• RECORDS PROVIDED:
************
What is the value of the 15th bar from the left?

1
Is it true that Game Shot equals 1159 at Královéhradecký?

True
************
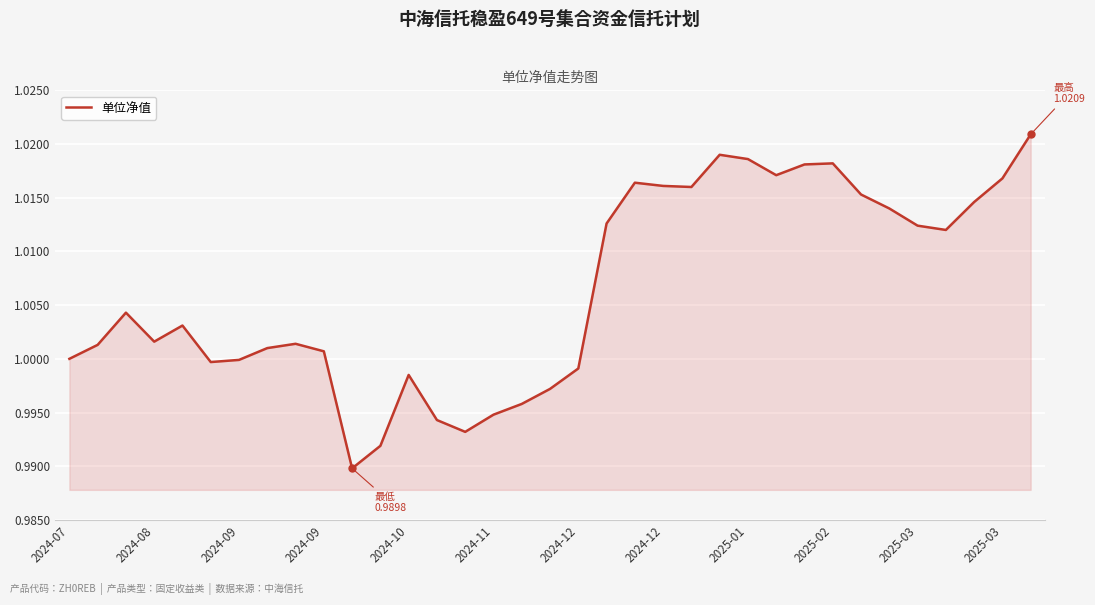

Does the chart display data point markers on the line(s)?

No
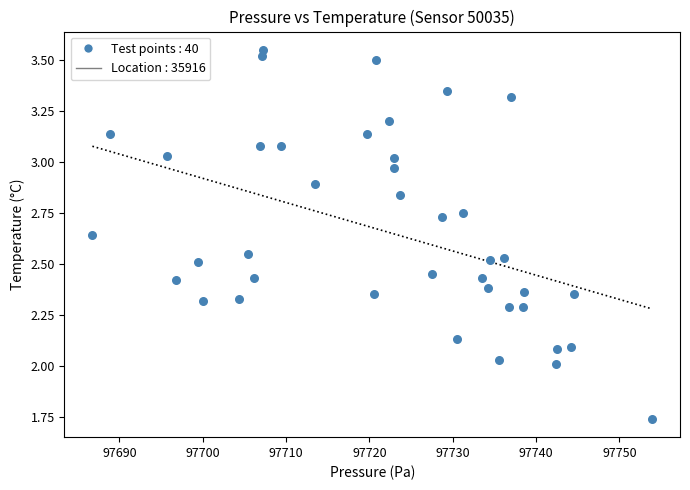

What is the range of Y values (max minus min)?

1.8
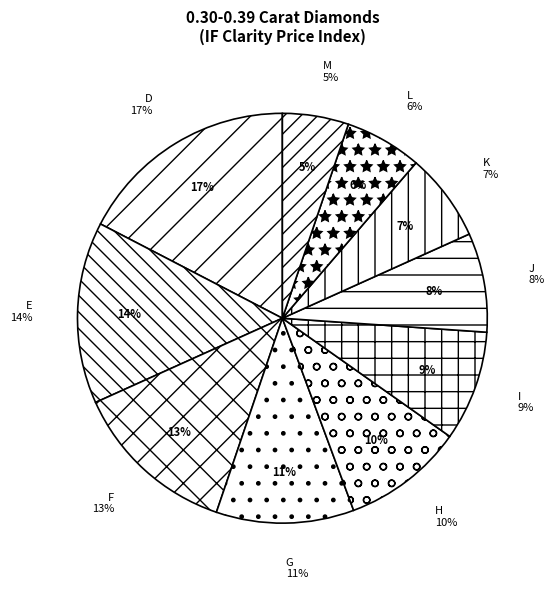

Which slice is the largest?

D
************
• INSTRUCTIONS FOR THE TASK: Can you copy out the data word for word, from the line with "What is the value" up to and including the line with "Is it true that"?

• ANSWER TO THE EXERCISE:
What is the value of the 15th bar from the left?

1
Is it true that Game Shot equals 1159 at Královéhradecký?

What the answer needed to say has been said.